While Portland teacher Fatimah Santon reports to her teacher’s post at Hillside Primary School this week, her eight-year-old daughter A’Ishah will start Grade 2 at Montague Drive Primary School.
Ms Santon, now 24, was just 16 and in Grade 10 when she gave birth to A’Ishah.
It has been a long journey since then but Ms Santon has not given up her quest for a good education and to uplift her family.
In 2010, on January 18, Fatimah started Grade 10 at the School of Hope then based in Bridgetown (“Matric mom, 19, gets A for perseverance,” Plainsman, January 9 2013).
School of Hope, now based in Observatory, is a registered special-needs school that provides hope through education for at risk and vulnerable youth.
“A’Ishah, my baby, was only two weeks old when I went back to school,” she said.
Fatimah matriculated in 2012 with three distinctions, while caring for her two-year-old daughter.
“I did not know what I wanted to study. All I knew was I wanted to study,” she said.
“I had my daughter. I needed ‘something’ behind my name,” she said.
She spent her first year at Stellenbosch University doing psychology, geology, political science and psychology. She was a first generation bursary recipient as she was the first in her family to attend university.
Her parents sell fruit and vegetables and Fatimah hopes with her education, she could improve her work status to care for her family.
“After the first semester I wasn’t too happy with my results and went to see a psychologist and discovered I have a passion for education,” she said.
“From 2014 I started afresh with a Bachelor of Education degree.With a Funza Lushaka Bursary, I was able to stay in residence a second year but I returned to my mom’s house the following year,” she said.
The bursary aims to promote teaching as a profession and enable applicants to complete a qualification in an area of national priority.
Bursary recipients must teach at a public school for the same number of years that they received the bursary.

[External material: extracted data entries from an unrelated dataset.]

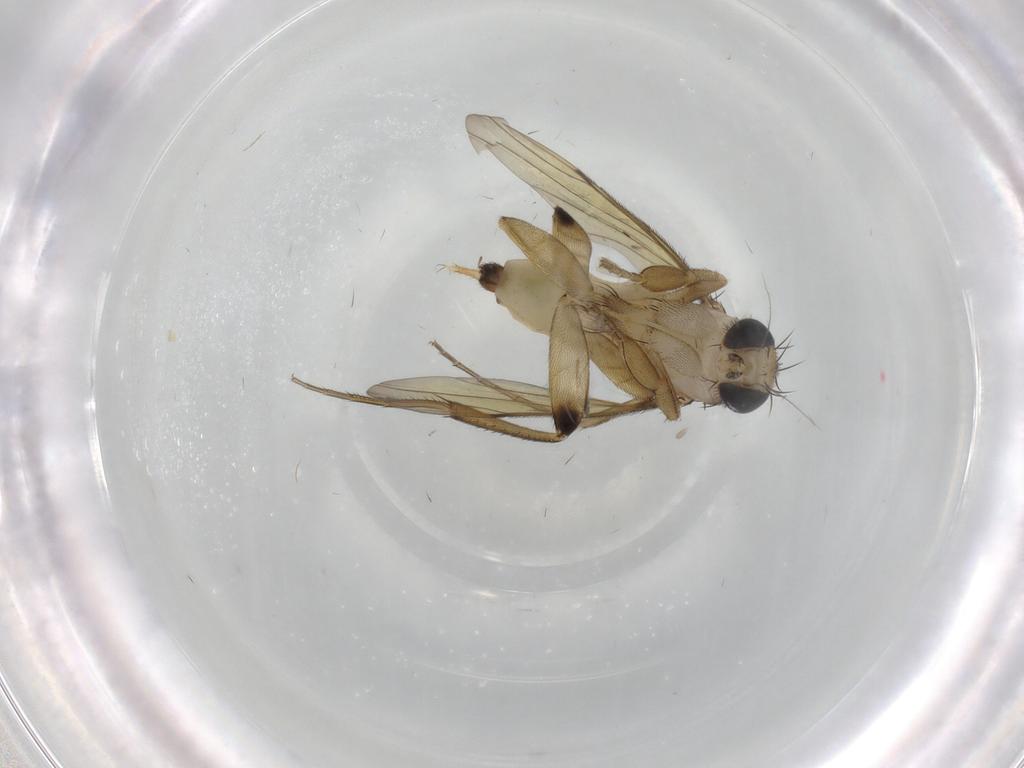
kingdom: Animalia
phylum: Arthropoda
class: Insecta
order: Diptera
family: Phoridae
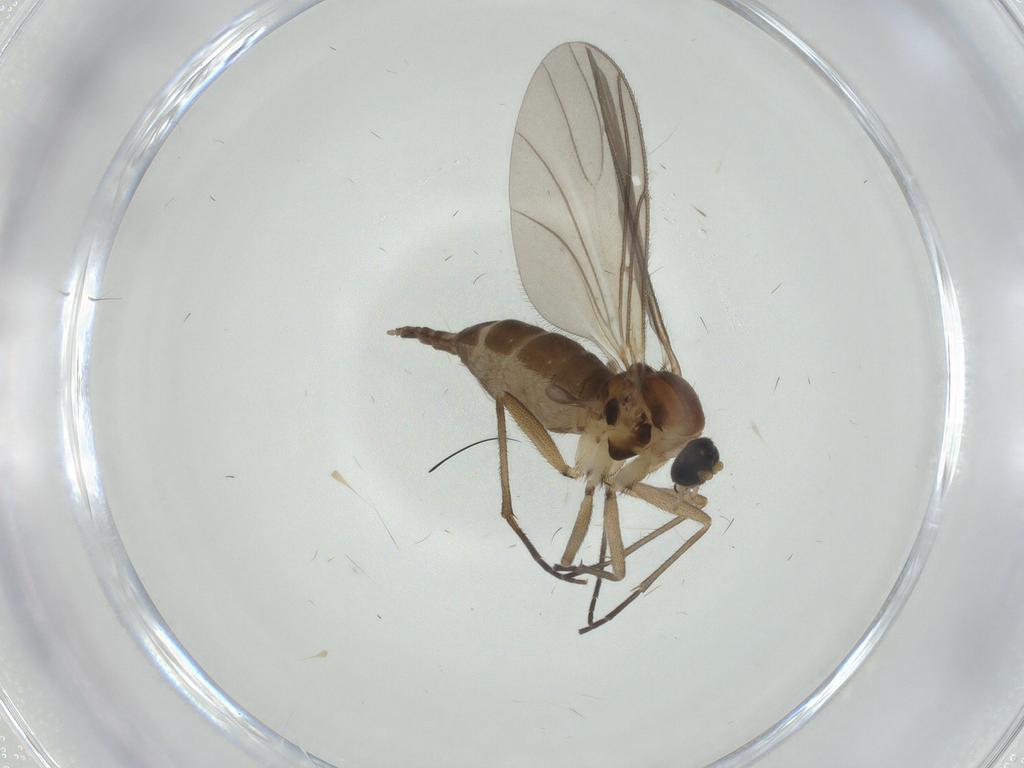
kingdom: Animalia
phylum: Arthropoda
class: Insecta
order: Diptera
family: Sciaridae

Ms Santon graduated last year, applied to two other schools but got a call from Hillside Primary School, in Rocklands, to come for an interview.
She started her first job at the Rocklands school on Monday January 15.
Between the age of three and last year A’Ishah had been living with Ms Santon’s aunt Zuwayba Nazier and uncle Gasant, in Steenberg.
“I would visit and spend as much time as I could with her,” she said.
Ms Santon said she is forever grateful for their help in raising A’Ishah. “She completed Grade 1 excellently,” glowed Fatimah.
Today, Wednesday January 17, A’Ishah, starts Grade 2 at Montague Drive Primary School, in Portland.
“Life is always going to be hard. We are faced with challenges everyday. Every day everybody is at risk. It is up to us if we are willing to take the risk do something right or something wrong,” said Ms Santon.
She said teenage mothers should just push forward and “use those negative comments to push you to prove you can do it”.
“I’m in a position to teach others to survive or overcome teenage pregnancy.
“Teenage pregnancy is a big problem but it does not have to be the end. Push those troubles away and break the stigma – anything is possible,” she said.
Ms Santon got married in December and is living with her parents.
She wants to be settled in at home and at work before setting her sights on studying educational psychology.
Ms Santon has also been an inspiration to her sister Gafeetha, who took eight years to kick her drug habit and who is now a part-time University of Cape Town (UCT) student.
She is due to finish a two-year Higher Certificate in Adult Education this year.